● Work item: Copy the Taylor Wimpey text from "Taylor Wimpey was headed" up to and including "2009 to 2011.", replacing "chief executive" with "CEO" each time it appears.

● Excerpt to read:
┌────────
Taylor Wimpey was headed by Pete Redfern, chief executive of the company from July 2007. In December 2021, he announced plans to step down once a successor had been appointed. In February 2022, Taylor Wimpey announced that group operations director Jennie Daly would take over as chief executive in April 2022; she replaced Redfern at the company's AGM on 26 April 2022.

Irene Dorner, chair of Taylor Wimpey since February 2020, stepped down after the company's April 2023 AGM, replaced by former Land Securities executive Robert Noel.

==Sponsorships and awards==
Taylor Wimpey was the main sponsor of St Johnstone F.C., for the football seasons of 2009 to 2011.

In 2016, Taylor Wimpey held its Project 2020 Open Design Competition in an attempt to find a design for a "home of the future". The project was launched in partnership with RIBA.

==Controversies==
===Ground rent===
In 2016, Taylor Wimpey was accused of selling houses and apartments as leasehold that would traditionally have been freehold, with clauses that allowed the ground rent to rise dramatically in later years, making the houses unsaleable. Taylor Wimpey also sold the freehold to other companies, which could then go on to charge exorbitant amounts (up to £40,000) for the freehold. On 19 March 2021, the Competition and Markets Authority ordered Taylor Wimpey to remove terms that double the ground rent of leasehold properties every 10 or 15 years. In December 2021, Taylor Wimpey formally committed to remove the terms from leasehold contracts and exclude them from new contracts; it would also pay third party freeholders of leases that Taylor Wimpey originally owned to enable their leaseholders to do the same. The CMA's chief executive Andrea Coscelli said Taylor Wimpey's action was "a huge step forward", describing the ground rent rises as "totally unwarranted obligations that lead to people being trapped in their homes, struggling to sell or obtain a mortgage". In August 2022, the CMA ruled that people who had to pay double ground rent would be refunded.
└────────
● Supplied material:
┌────────
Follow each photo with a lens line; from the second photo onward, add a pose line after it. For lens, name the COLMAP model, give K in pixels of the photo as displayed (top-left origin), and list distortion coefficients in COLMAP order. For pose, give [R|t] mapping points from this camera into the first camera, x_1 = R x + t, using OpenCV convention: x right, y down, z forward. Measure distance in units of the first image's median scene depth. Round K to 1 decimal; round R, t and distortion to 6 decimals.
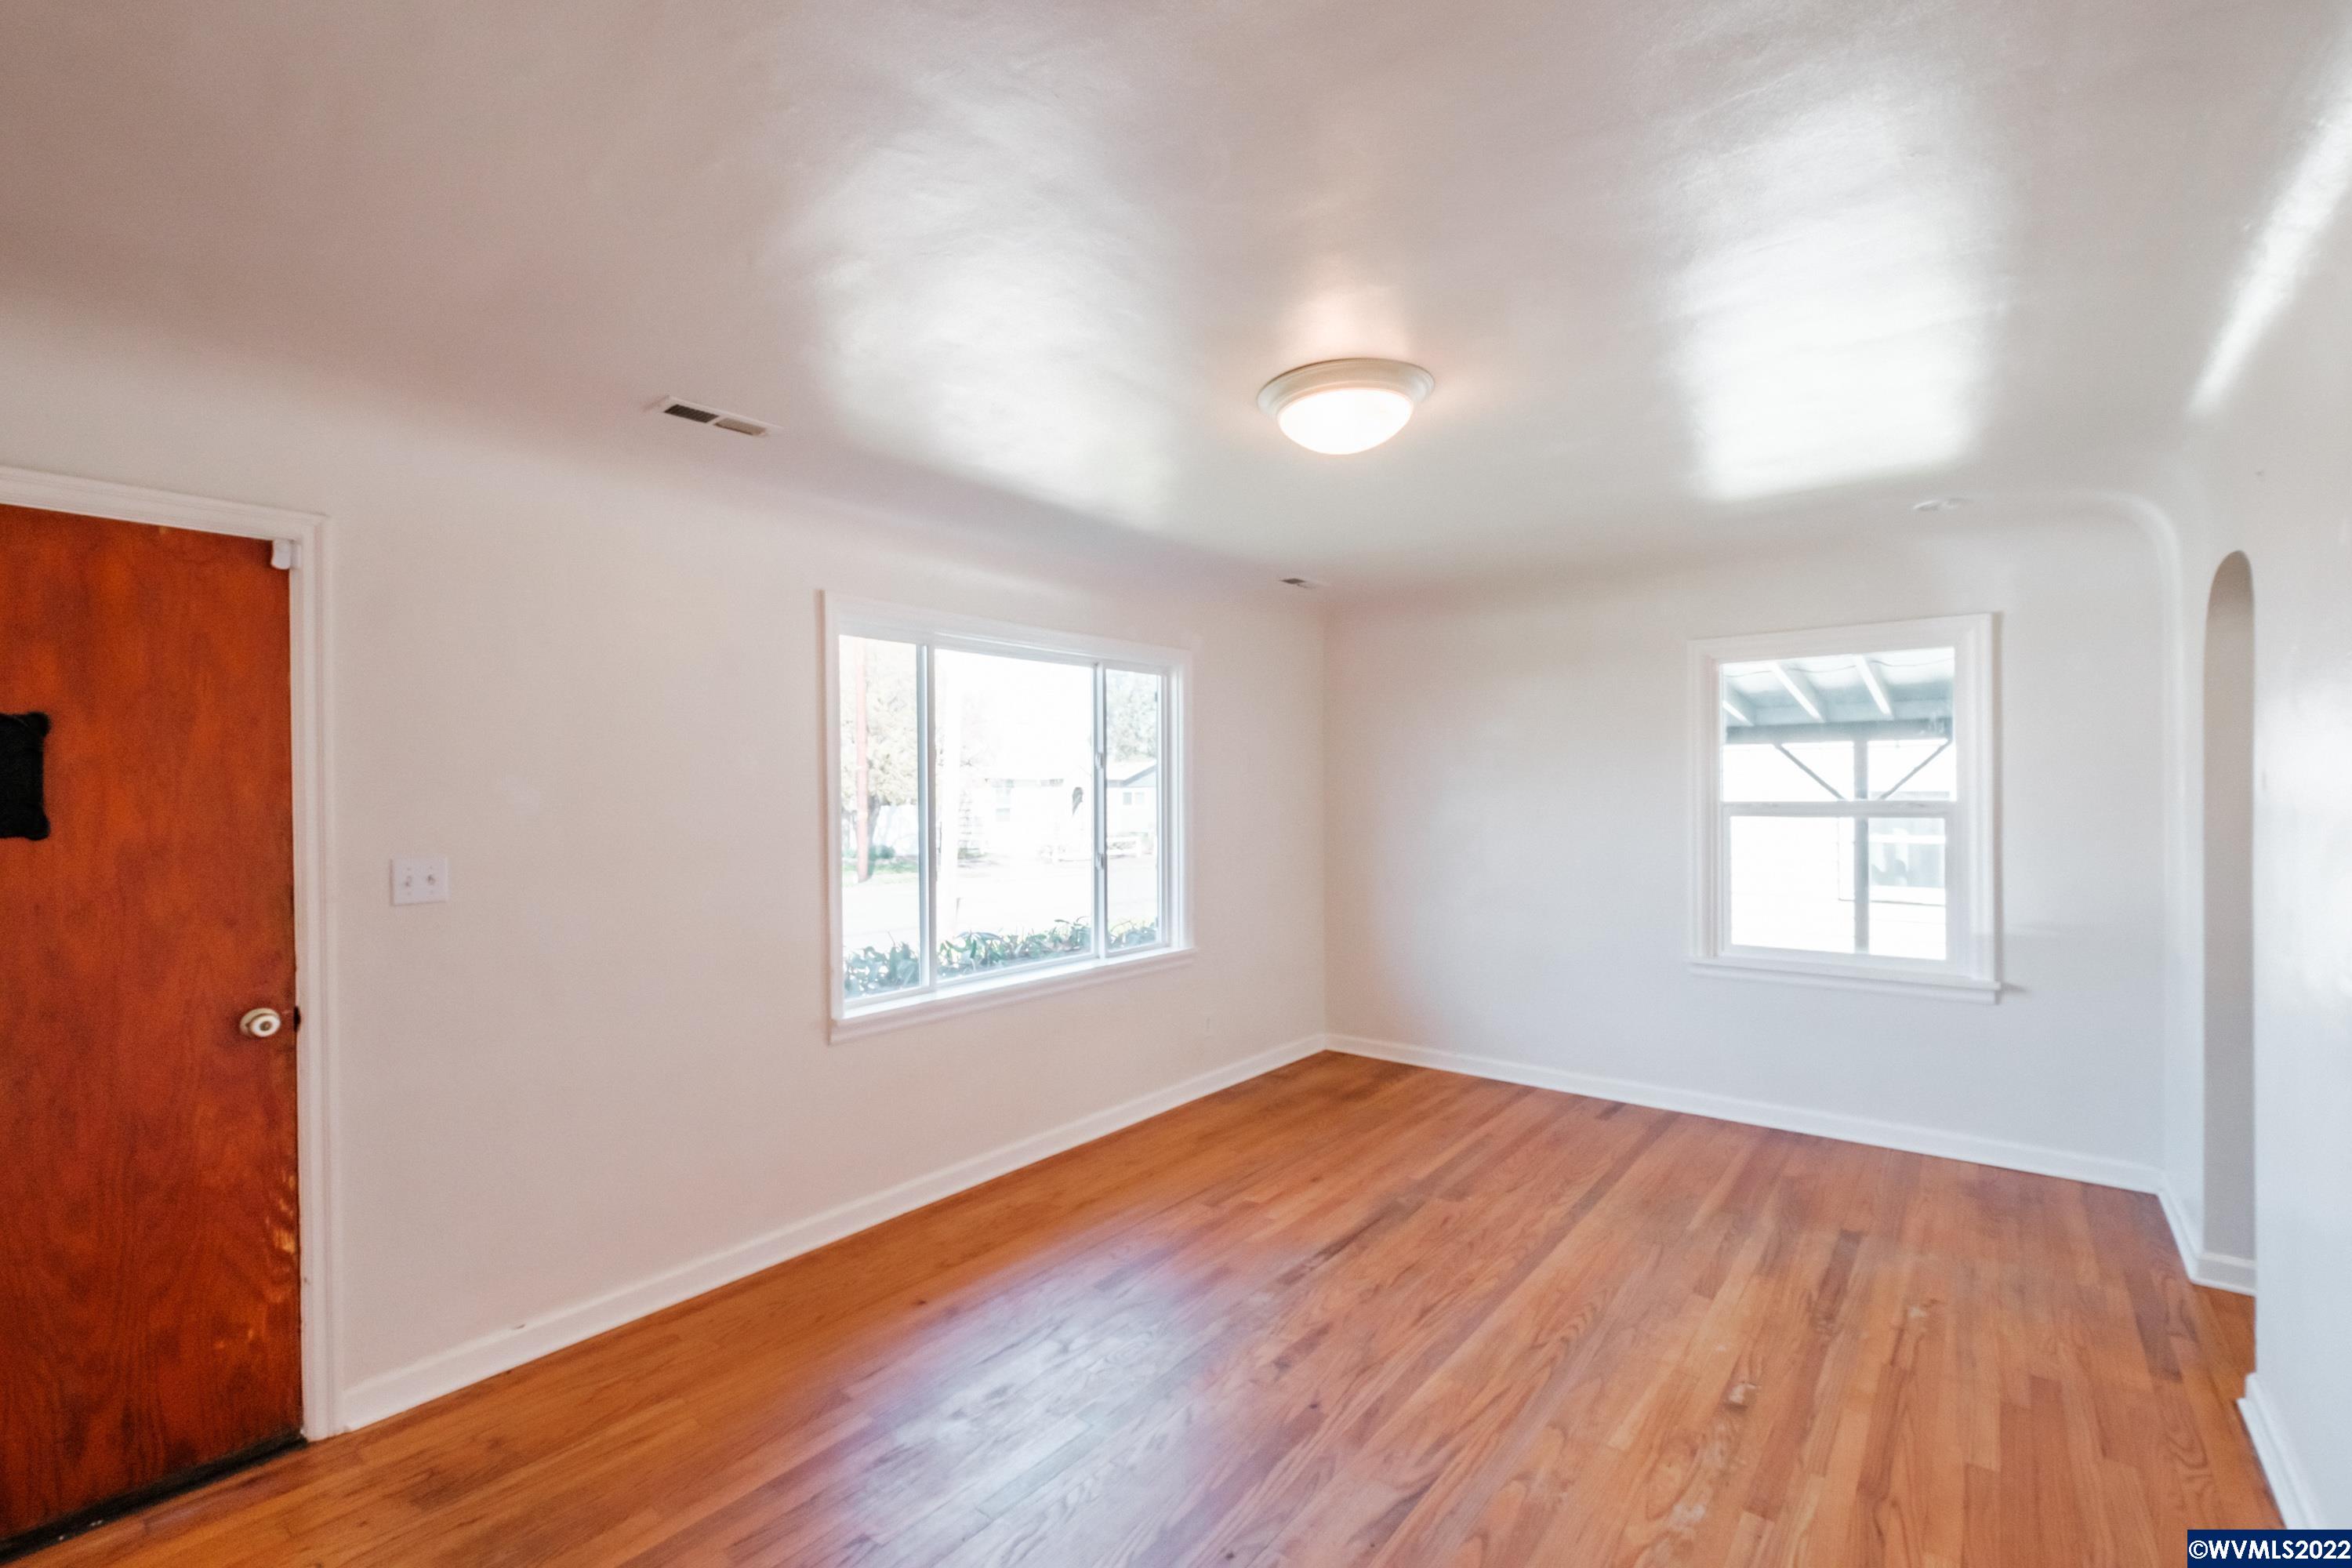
└────────
● Answer to this exercise:
Taylor Wimpey was headed by Pete Redfern, CEO of the company from July 2007. In December 2021, he announced plans to step down once a successor had been appointed. In February 2022, Taylor Wimpey announced that group operations director Jennie Daly would take over as CEO in April 2022; she replaced Redfern at the company's AGM on 26 April 2022.

Irene Dorner, chair of Taylor Wimpey since February 2020, stepped down after the company's April 2023 AGM, replaced by former Land Securities executive Robert Noel.

==Sponsorships and awards==
Taylor Wimpey was the main sponsor of St Johnstone F.C., for the football seasons of 2009 to 2011.